La lettera è   un appello alla presa di coscienza della situazione in cui versa il sistema pensionistico e delle conseguenze di scelte politiche fatte in passato che cominciano a produrre adesso i loro effetti negativi e che hanno comunque spinto  il Parlamento nel 1995, con l’approvazione della legge Dini, a dare un impulso al passaggio del sistema pensionistico dal calcolo delle pensioni con il metodo retributivo a quello con il metodo contributivo. La Gestione Separata INPS è il primo esperimento di fondo pensione dello Stato italiano che eroga pensioni calcolate con il metodo contributivo e i beneficiari ricevono  una rendita calcolata in base ai contributi effettivamente versati, opportunamente rivalutati. Diciamo che, riprendendo uno spunto di Romano Calvo in un commento a un mio precedente intervento, la Gestione Separata INPS è come un TFR, reddito differito che è accantonato nella vita lavorativa per essere erogato sotto forma di rendita vitalizia negli anni della pensione.

La drammaticità dell’appello è implicita nella scarsa sostenibilità del pagamento di pensioni calcolate con il metodo retributivo in quanto le stesse comportano, nel complesso, una spesa superiore ai contributi effettivamente versati dal lavoratore.  Questo deficit è finanziato dalla fiscalità generale, cioè dalle tasse che paghiamo ogni anno.

Vediamo cosa dice il professor Brambilla:

Sotto il profilo del bilancio previdenziale (rapporto fra contributi effettivamente incassati e prestazioni erogate) si evidenzia un crescente deficit che deve essere coperto dalla fiscalità generale: nel 2009 il sistema pensionistico pubblico, nonostante i numerosi interventi correttivi, ha presentato un deficit di circa 8,9 miliardi…

Andando avanti si legge:

Le aliquote di equilibrio teorico….cioè quanto dovremmo prelevare dai redditi dei lavoratori per pagare le prestazioni rivelano andamenti preoccupanti rispetto alle aliquote di versamento effettive: tra datore di lavoro e lavoratore, i dipendenti privati e pubblici versano il 33% della loro retribuzione annua lorda mentre per finanziare le prestazioni occorrerebbe prelevare il 46,6% e il 45,1% rispettivamente per i lavoratori dipendenti privati e pubblici. Per artigiani e commercianti l’aliquota per finanziare le prestazioni è pari rispettivamente al 30% e 20,02%, contro il 20% di aliquota di contribuzione.

 

Questi dati sono sufficienti a capire non solo l’entità ma anche la natura del problema.

Logica vuole, quindi, che per rimettere i conti a posto si intervenga sulle cause del deficit e uno degli interventi in tal senso sono le cosiddette finestre d’uscita.

Applicando le finestre d’uscita di 12 mesi alle pensioni, per esempio dei dipendenti, si ottiene l’effetto di diminuire le pensioni da erogare, allineando le stesse, almeno in parte, ai contributi versati con la riduzione dei trasferimenti dalla fiscalità generale.

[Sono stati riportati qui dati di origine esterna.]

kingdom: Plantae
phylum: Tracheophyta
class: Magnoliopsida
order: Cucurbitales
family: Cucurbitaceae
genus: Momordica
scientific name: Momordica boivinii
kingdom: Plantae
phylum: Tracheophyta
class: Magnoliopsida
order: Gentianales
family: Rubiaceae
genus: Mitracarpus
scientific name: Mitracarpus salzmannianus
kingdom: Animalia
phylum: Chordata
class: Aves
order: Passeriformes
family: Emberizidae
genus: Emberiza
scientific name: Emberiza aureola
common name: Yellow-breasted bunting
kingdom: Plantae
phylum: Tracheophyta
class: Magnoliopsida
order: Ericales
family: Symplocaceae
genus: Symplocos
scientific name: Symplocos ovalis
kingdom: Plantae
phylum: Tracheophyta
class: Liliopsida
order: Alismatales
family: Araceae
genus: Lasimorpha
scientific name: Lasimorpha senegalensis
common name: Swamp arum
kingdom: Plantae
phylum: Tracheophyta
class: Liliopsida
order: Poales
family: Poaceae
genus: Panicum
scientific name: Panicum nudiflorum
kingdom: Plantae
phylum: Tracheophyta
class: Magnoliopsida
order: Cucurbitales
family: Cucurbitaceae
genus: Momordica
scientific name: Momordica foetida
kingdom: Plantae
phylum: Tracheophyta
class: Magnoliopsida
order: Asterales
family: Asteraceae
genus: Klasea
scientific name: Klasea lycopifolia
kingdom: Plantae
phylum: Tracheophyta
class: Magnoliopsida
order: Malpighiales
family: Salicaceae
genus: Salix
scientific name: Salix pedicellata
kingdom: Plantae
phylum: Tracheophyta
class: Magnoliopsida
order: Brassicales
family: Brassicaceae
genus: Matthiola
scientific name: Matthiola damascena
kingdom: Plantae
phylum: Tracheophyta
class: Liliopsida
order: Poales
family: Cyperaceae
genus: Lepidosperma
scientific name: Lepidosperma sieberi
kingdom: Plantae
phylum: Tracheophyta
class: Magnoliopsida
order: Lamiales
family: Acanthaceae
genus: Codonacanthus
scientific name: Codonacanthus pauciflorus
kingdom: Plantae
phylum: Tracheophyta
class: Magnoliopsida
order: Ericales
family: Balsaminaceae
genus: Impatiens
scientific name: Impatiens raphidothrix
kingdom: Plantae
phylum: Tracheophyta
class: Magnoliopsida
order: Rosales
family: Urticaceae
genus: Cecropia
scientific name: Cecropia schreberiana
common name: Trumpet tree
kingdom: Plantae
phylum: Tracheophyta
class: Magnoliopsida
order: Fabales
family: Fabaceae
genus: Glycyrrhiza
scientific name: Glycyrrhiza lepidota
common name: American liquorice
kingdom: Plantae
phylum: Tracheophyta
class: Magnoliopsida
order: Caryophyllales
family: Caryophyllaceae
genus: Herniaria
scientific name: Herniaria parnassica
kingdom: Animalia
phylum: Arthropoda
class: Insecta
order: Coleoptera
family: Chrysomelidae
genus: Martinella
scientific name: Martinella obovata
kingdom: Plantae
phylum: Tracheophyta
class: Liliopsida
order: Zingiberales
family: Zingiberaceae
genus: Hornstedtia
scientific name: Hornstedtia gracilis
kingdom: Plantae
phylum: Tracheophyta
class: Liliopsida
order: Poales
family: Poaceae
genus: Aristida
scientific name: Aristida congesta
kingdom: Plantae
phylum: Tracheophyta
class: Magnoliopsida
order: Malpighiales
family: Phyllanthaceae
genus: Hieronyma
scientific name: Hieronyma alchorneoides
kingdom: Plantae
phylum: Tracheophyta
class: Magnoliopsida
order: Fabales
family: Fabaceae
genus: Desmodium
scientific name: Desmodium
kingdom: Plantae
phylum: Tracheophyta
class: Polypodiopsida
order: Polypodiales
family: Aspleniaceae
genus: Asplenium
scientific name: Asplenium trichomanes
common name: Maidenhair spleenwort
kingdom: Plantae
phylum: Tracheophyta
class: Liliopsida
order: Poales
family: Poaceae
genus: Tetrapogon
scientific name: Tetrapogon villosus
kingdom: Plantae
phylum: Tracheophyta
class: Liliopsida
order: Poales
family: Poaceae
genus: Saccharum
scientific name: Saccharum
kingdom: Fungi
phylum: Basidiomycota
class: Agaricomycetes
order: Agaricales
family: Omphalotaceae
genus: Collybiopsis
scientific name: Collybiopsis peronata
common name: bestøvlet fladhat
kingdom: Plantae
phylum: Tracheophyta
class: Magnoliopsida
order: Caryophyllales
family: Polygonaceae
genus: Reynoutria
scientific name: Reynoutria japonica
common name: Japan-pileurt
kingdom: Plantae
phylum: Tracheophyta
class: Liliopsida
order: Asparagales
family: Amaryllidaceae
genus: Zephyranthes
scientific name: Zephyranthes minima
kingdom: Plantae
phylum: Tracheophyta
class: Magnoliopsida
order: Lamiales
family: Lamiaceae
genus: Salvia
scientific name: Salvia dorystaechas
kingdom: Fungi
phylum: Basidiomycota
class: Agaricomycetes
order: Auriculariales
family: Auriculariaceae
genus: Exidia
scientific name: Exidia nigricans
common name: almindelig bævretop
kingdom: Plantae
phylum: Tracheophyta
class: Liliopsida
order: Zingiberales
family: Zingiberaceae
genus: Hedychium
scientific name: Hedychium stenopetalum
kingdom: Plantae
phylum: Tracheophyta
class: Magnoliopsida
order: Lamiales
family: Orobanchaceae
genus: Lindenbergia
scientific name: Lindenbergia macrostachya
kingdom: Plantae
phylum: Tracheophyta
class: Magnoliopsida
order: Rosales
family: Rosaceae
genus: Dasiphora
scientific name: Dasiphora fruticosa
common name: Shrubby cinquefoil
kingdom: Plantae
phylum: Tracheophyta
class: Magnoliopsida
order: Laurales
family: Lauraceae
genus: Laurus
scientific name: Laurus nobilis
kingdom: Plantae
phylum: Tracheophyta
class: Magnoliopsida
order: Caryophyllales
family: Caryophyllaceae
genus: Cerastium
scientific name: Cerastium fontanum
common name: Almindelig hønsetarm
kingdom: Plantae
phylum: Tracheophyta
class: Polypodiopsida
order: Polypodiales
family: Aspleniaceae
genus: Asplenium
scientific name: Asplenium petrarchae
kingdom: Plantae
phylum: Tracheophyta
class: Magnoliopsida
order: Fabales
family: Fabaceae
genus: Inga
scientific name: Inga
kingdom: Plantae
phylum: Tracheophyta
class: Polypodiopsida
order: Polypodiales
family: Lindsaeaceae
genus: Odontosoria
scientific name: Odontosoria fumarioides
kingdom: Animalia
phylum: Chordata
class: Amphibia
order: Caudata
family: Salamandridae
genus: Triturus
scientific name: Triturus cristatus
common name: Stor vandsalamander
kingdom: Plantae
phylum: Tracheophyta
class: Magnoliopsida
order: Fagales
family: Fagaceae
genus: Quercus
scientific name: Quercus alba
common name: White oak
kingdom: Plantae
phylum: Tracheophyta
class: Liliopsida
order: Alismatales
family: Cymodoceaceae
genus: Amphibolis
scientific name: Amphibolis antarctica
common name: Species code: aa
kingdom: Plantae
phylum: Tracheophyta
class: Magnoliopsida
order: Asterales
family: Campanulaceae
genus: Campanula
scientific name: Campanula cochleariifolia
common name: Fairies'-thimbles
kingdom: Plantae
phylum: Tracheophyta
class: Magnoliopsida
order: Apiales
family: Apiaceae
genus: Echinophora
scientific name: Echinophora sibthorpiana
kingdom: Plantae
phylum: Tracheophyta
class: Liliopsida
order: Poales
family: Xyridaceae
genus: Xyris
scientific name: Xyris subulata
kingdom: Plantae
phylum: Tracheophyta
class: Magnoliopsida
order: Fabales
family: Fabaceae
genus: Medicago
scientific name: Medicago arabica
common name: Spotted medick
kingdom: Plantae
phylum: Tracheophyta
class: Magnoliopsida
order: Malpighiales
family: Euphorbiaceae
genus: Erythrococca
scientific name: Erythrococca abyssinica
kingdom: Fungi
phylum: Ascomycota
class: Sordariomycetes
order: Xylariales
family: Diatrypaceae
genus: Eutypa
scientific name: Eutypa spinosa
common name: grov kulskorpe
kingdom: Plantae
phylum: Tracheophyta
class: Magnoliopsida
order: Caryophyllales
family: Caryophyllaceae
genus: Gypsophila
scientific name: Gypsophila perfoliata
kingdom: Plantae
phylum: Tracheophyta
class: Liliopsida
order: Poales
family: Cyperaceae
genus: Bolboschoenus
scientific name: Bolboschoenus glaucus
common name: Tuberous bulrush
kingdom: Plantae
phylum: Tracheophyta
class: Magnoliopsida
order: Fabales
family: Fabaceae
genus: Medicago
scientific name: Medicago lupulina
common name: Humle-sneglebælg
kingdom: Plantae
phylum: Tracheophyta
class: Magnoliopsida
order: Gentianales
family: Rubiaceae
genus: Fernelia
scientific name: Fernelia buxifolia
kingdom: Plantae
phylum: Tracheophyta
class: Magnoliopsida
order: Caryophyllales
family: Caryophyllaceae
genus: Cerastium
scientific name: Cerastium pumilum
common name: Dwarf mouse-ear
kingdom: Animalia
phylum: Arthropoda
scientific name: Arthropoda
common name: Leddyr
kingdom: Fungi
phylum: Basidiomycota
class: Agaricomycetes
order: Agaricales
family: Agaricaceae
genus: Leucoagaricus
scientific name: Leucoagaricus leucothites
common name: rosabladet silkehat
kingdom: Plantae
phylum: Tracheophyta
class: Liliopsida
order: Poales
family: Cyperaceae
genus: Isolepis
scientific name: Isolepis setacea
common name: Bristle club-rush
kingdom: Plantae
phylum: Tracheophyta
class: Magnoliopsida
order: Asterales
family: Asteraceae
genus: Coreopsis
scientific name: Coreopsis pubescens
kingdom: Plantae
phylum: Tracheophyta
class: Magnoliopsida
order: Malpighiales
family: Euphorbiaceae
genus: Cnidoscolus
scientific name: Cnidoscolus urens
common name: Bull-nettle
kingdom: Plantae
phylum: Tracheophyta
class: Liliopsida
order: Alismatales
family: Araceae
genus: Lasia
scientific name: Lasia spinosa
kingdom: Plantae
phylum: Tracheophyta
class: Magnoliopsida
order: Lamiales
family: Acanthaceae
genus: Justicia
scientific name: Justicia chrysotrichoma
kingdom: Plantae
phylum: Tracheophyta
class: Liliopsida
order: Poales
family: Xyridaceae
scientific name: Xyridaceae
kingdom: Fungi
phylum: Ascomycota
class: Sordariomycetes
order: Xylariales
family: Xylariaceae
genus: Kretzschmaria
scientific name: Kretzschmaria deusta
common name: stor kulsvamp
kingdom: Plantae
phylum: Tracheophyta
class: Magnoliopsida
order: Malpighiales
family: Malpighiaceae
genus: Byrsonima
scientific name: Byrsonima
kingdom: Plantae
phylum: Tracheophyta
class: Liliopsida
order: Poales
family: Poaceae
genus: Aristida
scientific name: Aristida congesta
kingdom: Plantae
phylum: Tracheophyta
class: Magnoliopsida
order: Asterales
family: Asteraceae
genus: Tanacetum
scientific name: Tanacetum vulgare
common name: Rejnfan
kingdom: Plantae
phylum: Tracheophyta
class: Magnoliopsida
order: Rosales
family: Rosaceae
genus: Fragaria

Le cose cambiano radicalmente nel momento in cui l’intervento delle finestre si applica indiscriminatamente anche alle pensioni pagate con il metodo contributivo, visto che qui non c’è alcun deficit da colmare perché le pensioni sono in linea con i contributi. È evidente, quindi, che le finestre si traducono in una vera e propria patrimoniale – una tassa sui risparmi -  imposta ai lavoratori iscritti alla Gestione Separata.

Il calcolo è semplice.

Supponiamo che un lavoratore accumuli un montante di 200,000 euro e vada in pensione a 65 anni. Applicando il coefficiente di trasformazione in vigore dello 0,562%,   riceverà un importo mensile di 865 euro per 13 mensilità all’anno. Se va in pensione invece con la finestra di 18 mesi, il nostro lavoratore riceve 16.435 euro in meno (865 x 19), ricevendo a tutti gli effetti 183.582 euro anziché i 200.000 versati e pagando una vera e propria patrimoniale dell’8,2%. Per dare un’idea delle proporzioni, si pensi agli strepiti che si levano quando sui giornali si calcola, per esempio, che una finanziaria costa a una famiglia 500 euro all’anno.

A me sembra ovvio che, per parafrasare Obama in una requisitoria contro i responsabili della crisi finanziaria,  fra coloro che hanno permesso di introdurre le finestre per la Gestione Separata “Someone was asleep at the wheel”.